(INFORMATION PROVIDED)
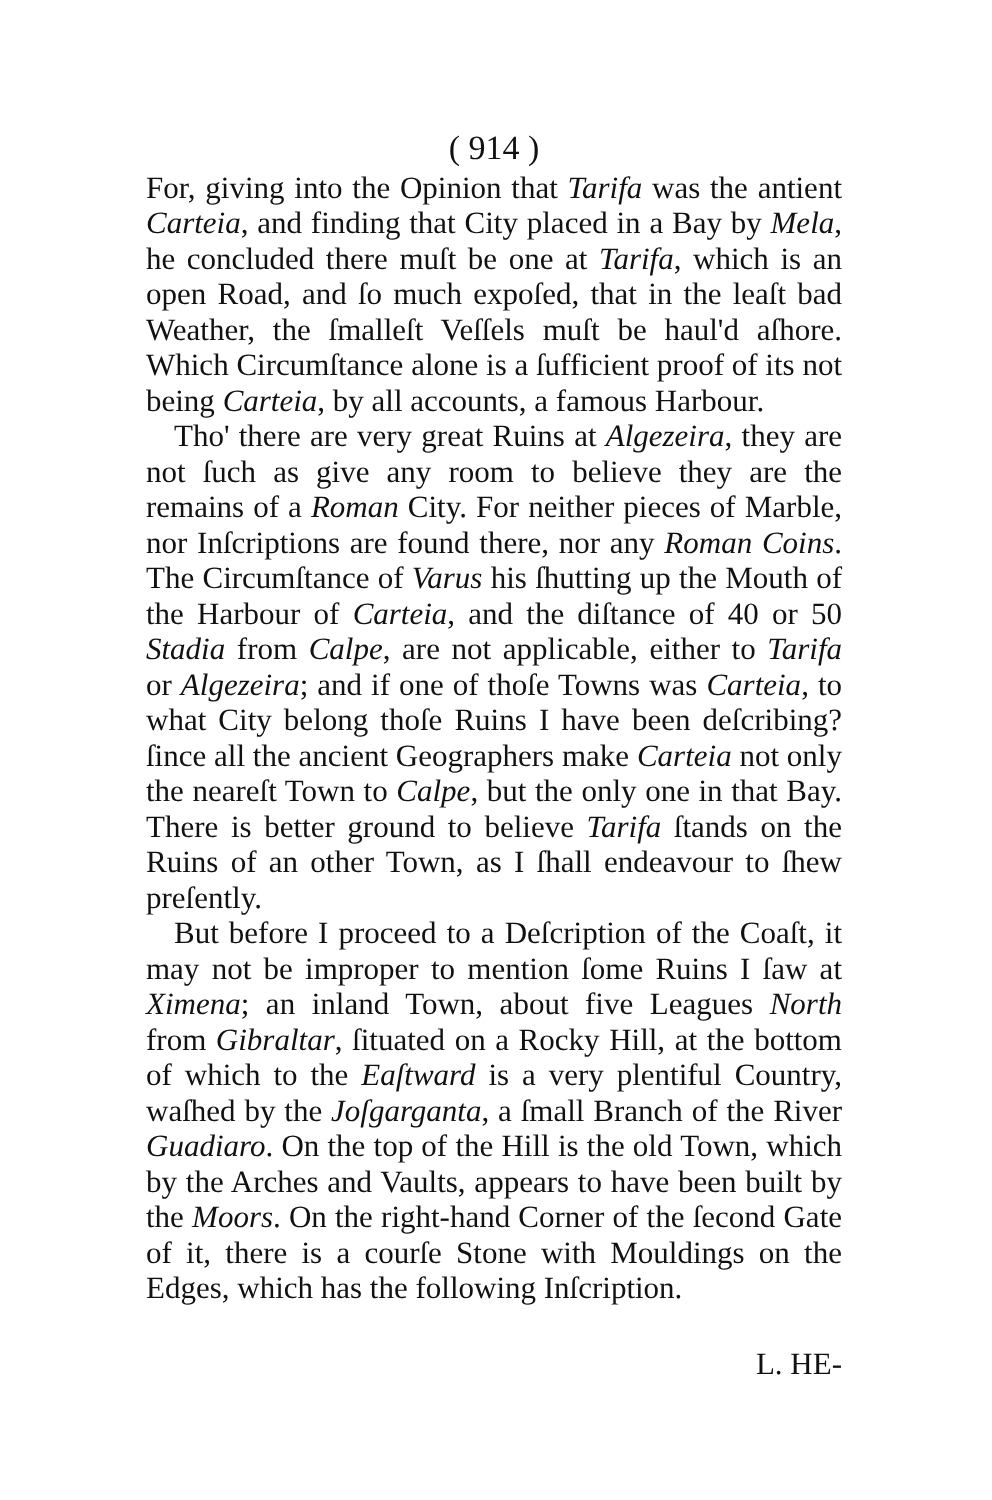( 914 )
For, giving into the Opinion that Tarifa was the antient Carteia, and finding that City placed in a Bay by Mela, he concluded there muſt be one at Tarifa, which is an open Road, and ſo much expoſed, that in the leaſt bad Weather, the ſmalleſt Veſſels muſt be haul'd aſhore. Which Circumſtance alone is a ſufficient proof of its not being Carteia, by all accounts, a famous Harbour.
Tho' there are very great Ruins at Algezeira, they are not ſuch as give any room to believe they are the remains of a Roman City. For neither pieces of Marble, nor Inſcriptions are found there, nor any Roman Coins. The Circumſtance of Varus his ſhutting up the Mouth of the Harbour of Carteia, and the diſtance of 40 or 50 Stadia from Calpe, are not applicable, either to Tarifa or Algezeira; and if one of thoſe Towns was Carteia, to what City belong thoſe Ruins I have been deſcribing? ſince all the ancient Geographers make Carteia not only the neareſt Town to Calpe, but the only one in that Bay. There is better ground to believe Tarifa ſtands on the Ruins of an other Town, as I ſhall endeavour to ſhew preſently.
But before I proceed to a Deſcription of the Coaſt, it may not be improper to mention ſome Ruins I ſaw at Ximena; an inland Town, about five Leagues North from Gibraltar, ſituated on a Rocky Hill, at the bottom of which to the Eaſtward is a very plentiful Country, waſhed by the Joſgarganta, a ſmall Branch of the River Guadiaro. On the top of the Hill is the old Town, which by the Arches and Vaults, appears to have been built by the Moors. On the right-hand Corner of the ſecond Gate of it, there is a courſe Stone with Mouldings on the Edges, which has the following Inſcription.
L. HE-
(End INFORMATION PROVIDED)
(INFORMATION PROVIDED)
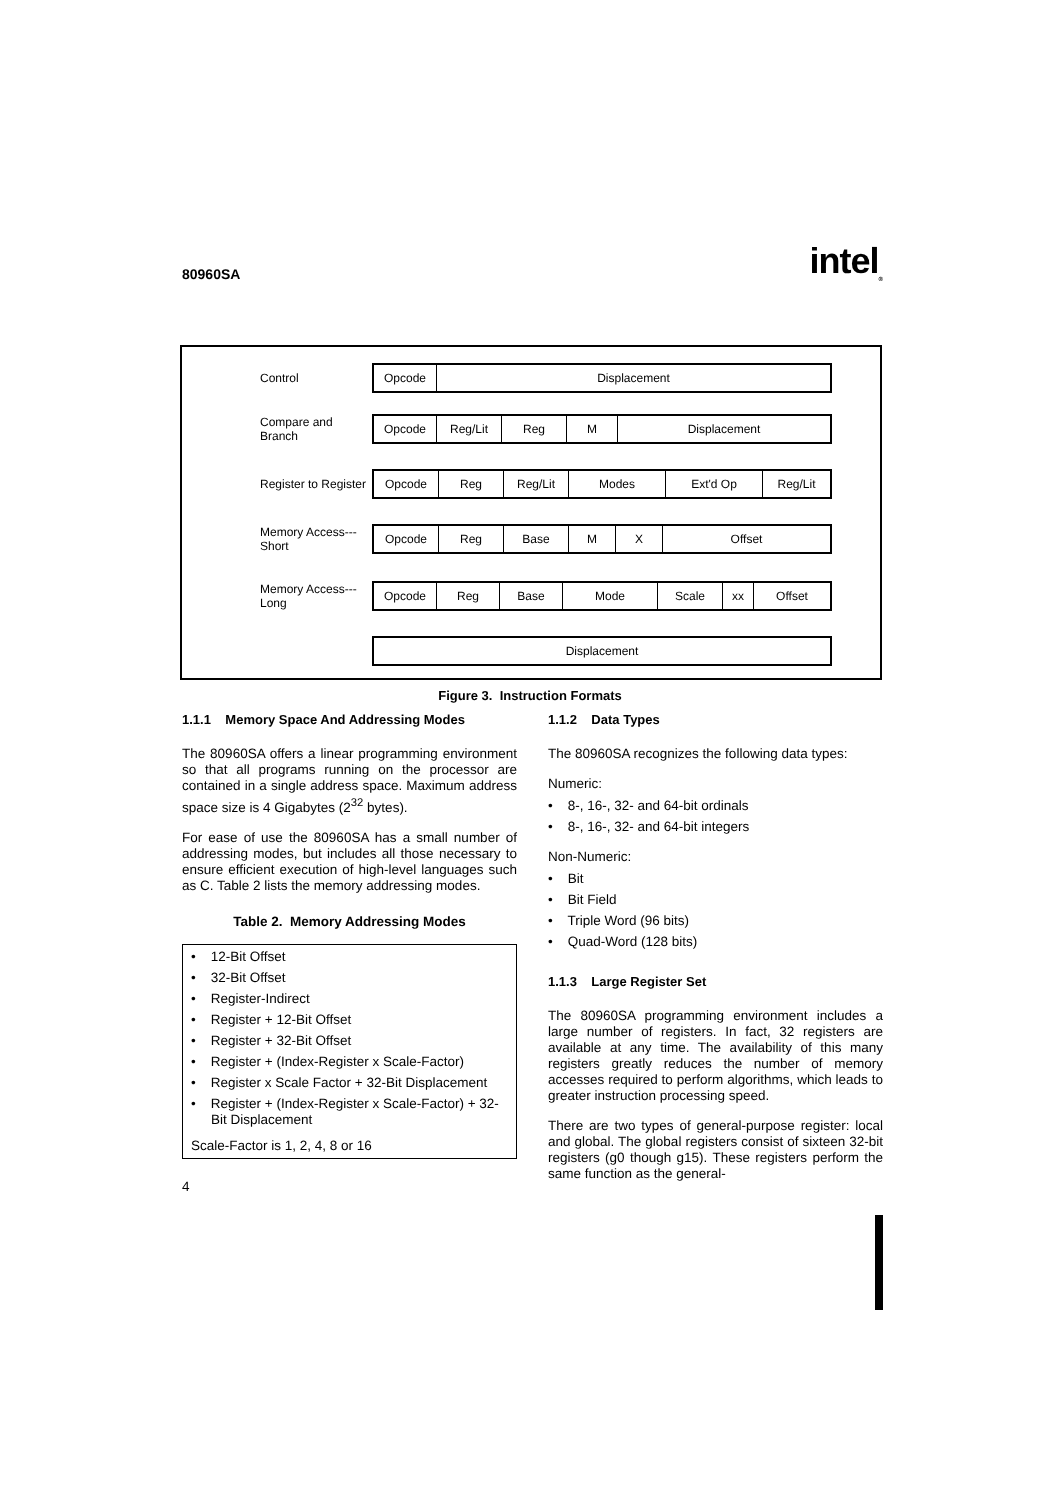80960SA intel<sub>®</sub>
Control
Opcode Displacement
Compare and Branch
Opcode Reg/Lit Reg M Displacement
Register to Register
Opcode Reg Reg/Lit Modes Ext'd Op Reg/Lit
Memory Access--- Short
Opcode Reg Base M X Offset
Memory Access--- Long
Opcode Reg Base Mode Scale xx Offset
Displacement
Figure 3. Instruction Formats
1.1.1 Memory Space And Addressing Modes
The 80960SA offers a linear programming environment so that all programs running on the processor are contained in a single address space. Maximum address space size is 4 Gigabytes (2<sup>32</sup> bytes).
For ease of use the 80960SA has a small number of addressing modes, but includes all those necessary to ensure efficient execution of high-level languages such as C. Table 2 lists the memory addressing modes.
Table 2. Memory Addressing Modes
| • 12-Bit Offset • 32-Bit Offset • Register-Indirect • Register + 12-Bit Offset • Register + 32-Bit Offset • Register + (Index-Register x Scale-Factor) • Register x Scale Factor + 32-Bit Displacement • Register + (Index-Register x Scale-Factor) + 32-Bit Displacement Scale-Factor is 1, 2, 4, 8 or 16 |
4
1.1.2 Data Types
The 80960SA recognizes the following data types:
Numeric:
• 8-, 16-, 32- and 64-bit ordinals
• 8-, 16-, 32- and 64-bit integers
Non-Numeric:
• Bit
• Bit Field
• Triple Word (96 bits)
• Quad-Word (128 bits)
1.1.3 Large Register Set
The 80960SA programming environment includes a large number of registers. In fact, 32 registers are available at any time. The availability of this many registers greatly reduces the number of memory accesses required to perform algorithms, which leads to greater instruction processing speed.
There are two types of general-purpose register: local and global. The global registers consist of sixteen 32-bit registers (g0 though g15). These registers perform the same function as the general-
(End INFORMATION PROVIDED)
(INFORMATION PROVIDED)
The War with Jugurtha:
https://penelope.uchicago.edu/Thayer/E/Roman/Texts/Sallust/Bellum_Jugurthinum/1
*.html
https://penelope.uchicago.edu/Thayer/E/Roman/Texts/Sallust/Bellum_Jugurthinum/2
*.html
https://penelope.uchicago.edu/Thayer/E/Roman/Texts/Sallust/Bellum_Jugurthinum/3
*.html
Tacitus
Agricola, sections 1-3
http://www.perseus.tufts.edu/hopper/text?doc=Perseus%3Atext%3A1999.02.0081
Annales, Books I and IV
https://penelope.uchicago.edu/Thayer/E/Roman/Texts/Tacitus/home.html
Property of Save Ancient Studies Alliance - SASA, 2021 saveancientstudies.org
(End INFORMATION PROVIDED)
▸ **WHAT YOU HAVE TO DO**
For this task, write out exactly the lines of the entries above, starting at the line with "4, 8 or 16 |" and ending at the line with "1.1.3 Large Register Set", both included, and no others.

▸ **ANSWER SECTION**
| • 12-Bit Offset • 32-Bit Offset • Register-Indirect • Register + 12-Bit Offset • Register + 32-Bit Offset • Register + (Index-Register x Scale-Factor) • Register x Scale Factor + 32-Bit Displacement • Register + (Index-Register x Scale-Factor) + 32-Bit Displacement Scale-Factor is 1, 2, 4, 8 or 16 |
4
1.1.2 Data Types
The 80960SA recognizes the following data types:
Numeric:
• 8-, 16-, 32- and 64-bit ordinals
• 8-, 16-, 32- and 64-bit integers
Non-Numeric:
• Bit
• Bit Field
• Triple Word (96 bits)
• Quad-Word (128 bits)
1.1.3 Large Register Set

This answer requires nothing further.